WORK TO DO » Reproduce every text line in the entries below word for word, and leave the pictures out.

INFORMATION GIVEN »
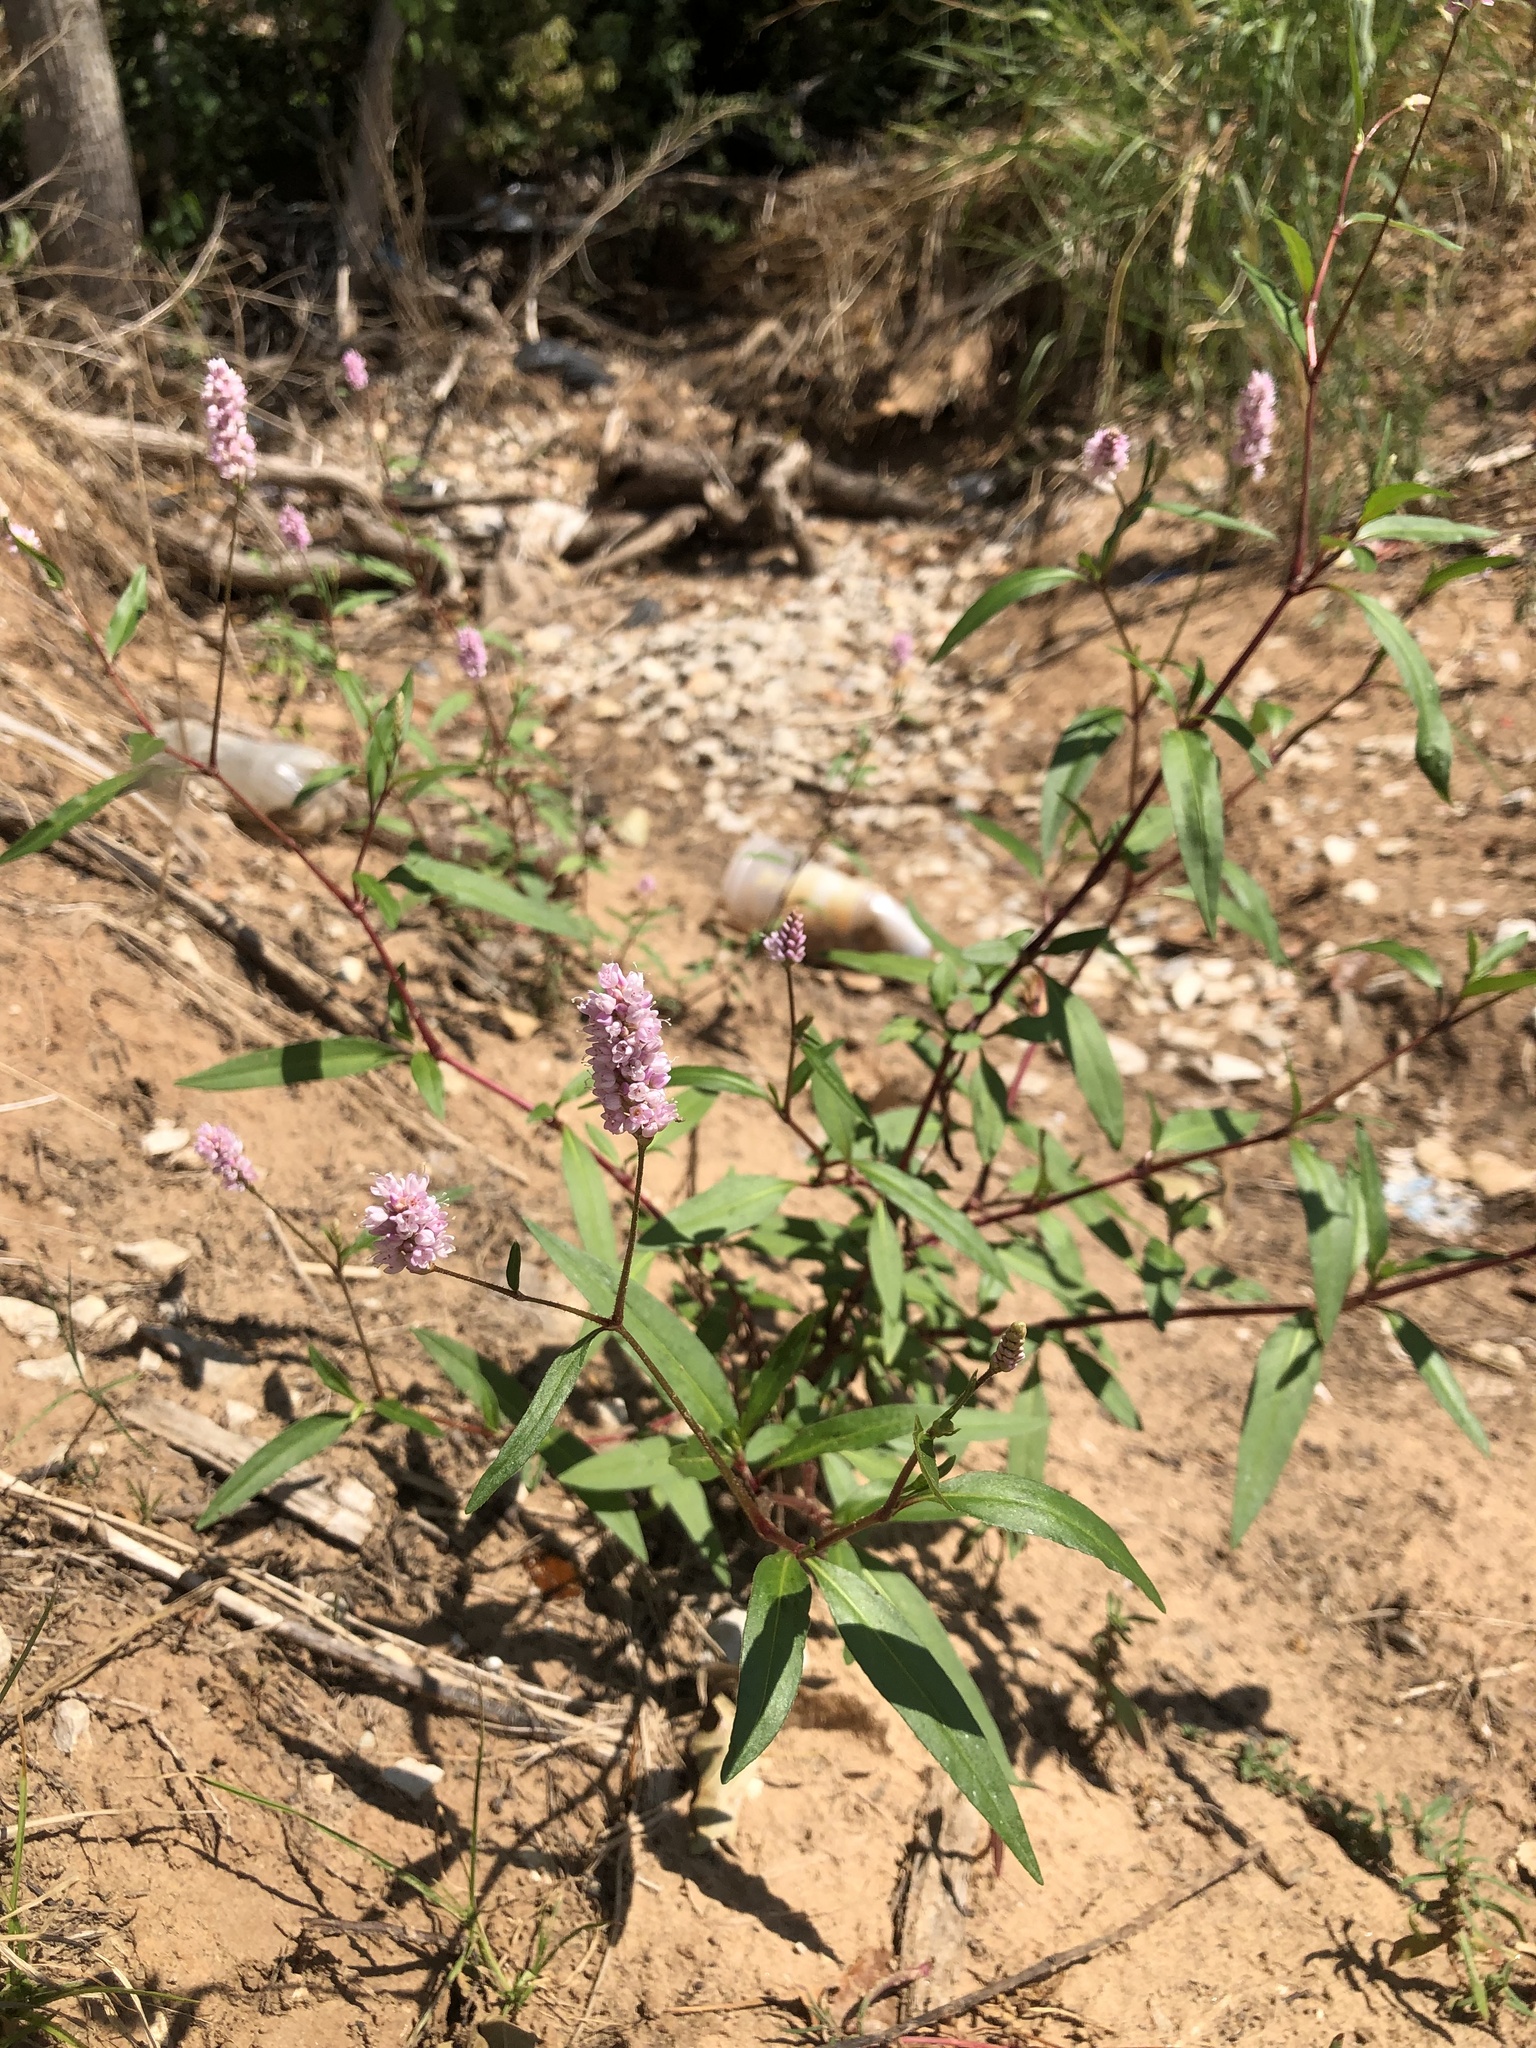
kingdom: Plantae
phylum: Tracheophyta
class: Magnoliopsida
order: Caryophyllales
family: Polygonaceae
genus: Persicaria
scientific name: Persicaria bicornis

OUTPUT BELOW »
kingdom: Plantae
phylum: Tracheophyta
class: Magnoliopsida
order: Caryophyllales
family: Polygonaceae
genus: Persicaria
scientific name: Persicaria bicornis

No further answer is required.